Let $T$ be a compact operator on an infinite dimensional Hilbert space. Let $|T|=(T^*T)^{0.5}$. By the polar decomposition theorem there is a partial isometry $S$ of the closure of Im$(|T|)$ such that $T=S|T|$. Let $(e_{n})$ be the orthonormal sequence of eigenvectors of $|T|$ with corresponding eigenvalues ${\lambda}_{n}$. Prove that the sequence $(x_{n})$ defined by $x_{n}=Se_{n}$ is orthonormal.

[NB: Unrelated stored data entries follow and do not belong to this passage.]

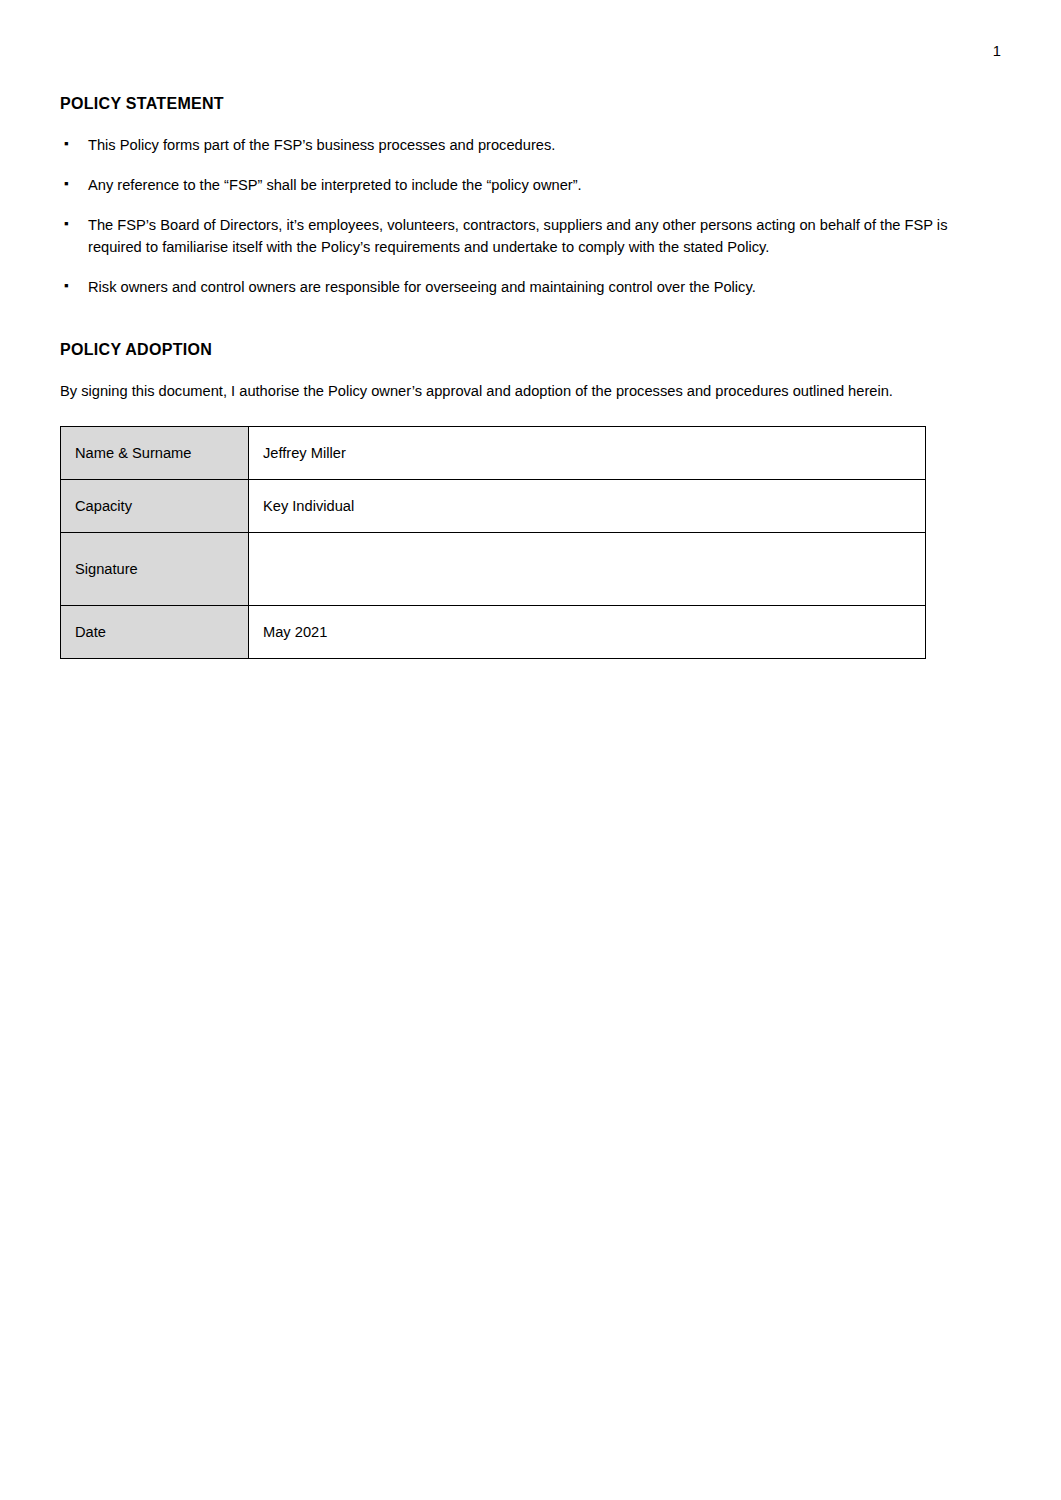1
POLICY STATEMENT
This Policy forms part of the FSP’s business processes and procedures.
Any reference to the “FSP” shall be interpreted to include the “policy owner”.
The FSP’s Board of Directors, it’s employees, volunteers, contractors, suppliers and any other persons acting on behalf of the FSP is required to familiarise itself with the Policy’s requirements and undertake to comply with the stated Policy.
Risk owners and control owners are responsible for overseeing and maintaining control over the Policy.
POLICY ADOPTION
By signing this document, I authorise the Policy owner’s approval and adoption of the processes and procedures outlined herein.
| Name & Surname | Jeffrey Miller |
| Capacity | Key Individual |
| Signature | |
| Date | May 2021 |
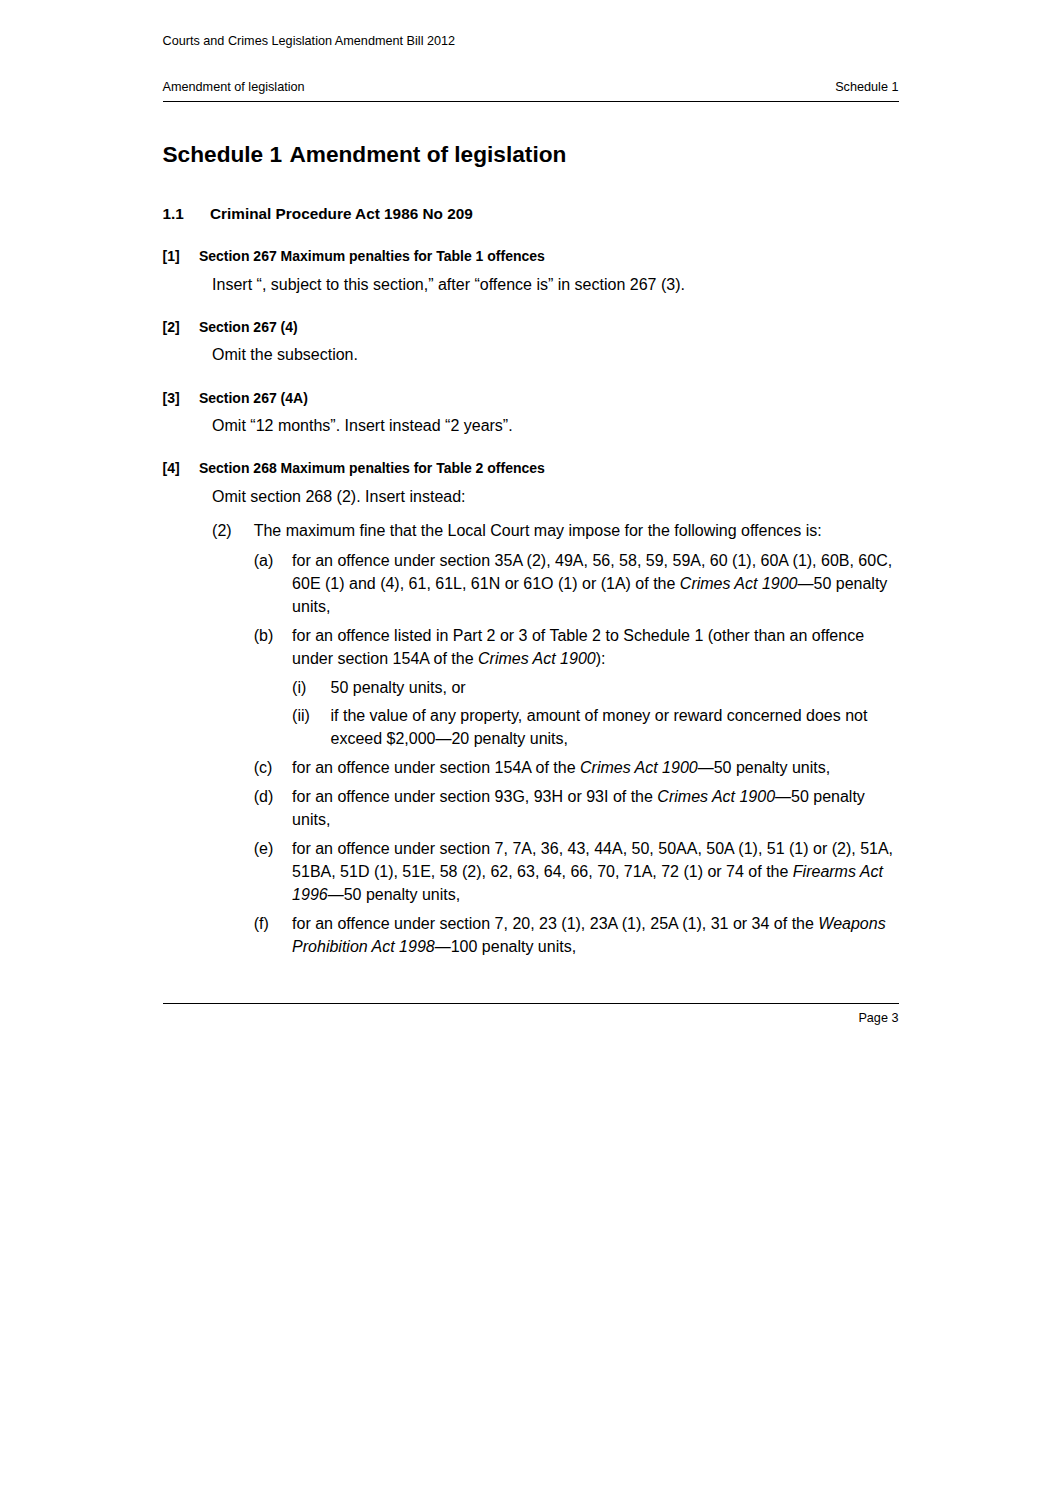Courts and Crimes Legislation Amendment Bill 2012
Amendment of legislation Schedule 1
Schedule 1 Amendment of legislation
1.1 Criminal Procedure Act 1986 No 209
[1] Section 267 Maximum penalties for Table 1 offences
Insert “, subject to this section,” after “offence is” in section 267 (3).
[2] Section 267 (4)
Omit the subsection.
[3] Section 267 (4A)
Omit “12 months”. Insert instead “2 years”.
[4] Section 268 Maximum penalties for Table 2 offences
Omit section 268 (2). Insert instead:
(2) The maximum fine that the Local Court may impose for the following offences is:
(a) for an offence under section 35A (2), 49A, 56, 58, 59, 59A, 60 (1), 60A (1), 60B, 60C, 60E (1) and (4), 61, 61L, 61N or 61O (1) or (1A) of the Crimes Act 1900—50 penalty units,
(b) for an offence listed in Part 2 or 3 of Table 2 to Schedule 1 (other than an offence under section 154A of the Crimes Act 1900):
(i) 50 penalty units, or
(ii) if the value of any property, amount of money or reward concerned does not exceed $2,000—20 penalty units,
(c) for an offence under section 154A of the Crimes Act 1900—50 penalty units,
(d) for an offence under section 93G, 93H or 93I of the Crimes Act 1900—50 penalty units,
(e) for an offence under section 7, 7A, 36, 43, 44A, 50, 50AA, 50A (1), 51 (1) or (2), 51A, 51BA, 51D (1), 51E, 58 (2), 62, 63, 64, 66, 70, 71A, 72 (1) or 74 of the Firearms Act 1996—50 penalty units,
(f) for an offence under section 7, 20, 23 (1), 23A (1), 25A (1), 31 or 34 of the Weapons Prohibition Act 1998—100 penalty units,
Page 3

My attempt: If ${\lambda}_{n}$ is non-zero, then $e_{n}$ is in $\mathrm{Im}|T|$ so since $S$ is an isometry on there, $x_{n}$ has norm 1. But if ${\lambda}_{n}$=0, then $e_{n}$ is in the kernel of $|T|$, which is the orthogonal complement of the closure of
$\mathrm{Im}(|T|)$ so $Se_{n}$=0 which would contradict $x_{n}$ having norm 1. So I am missing something here. Also, why would $\langle x_{n},x_{m}\rangle=\langle Se_{n},Se_{m}\rangle=0$ for distinct $n,m$? Thanks
As you said, some of the $x_n$ might be zero: note that all $x_n$ belong to the image of $T^*$, which could perfectly be finite-dimensional.
For your second question, $S^*Se_n=e_n$, as $S^*S$ is the projection onto the image of $|T|$.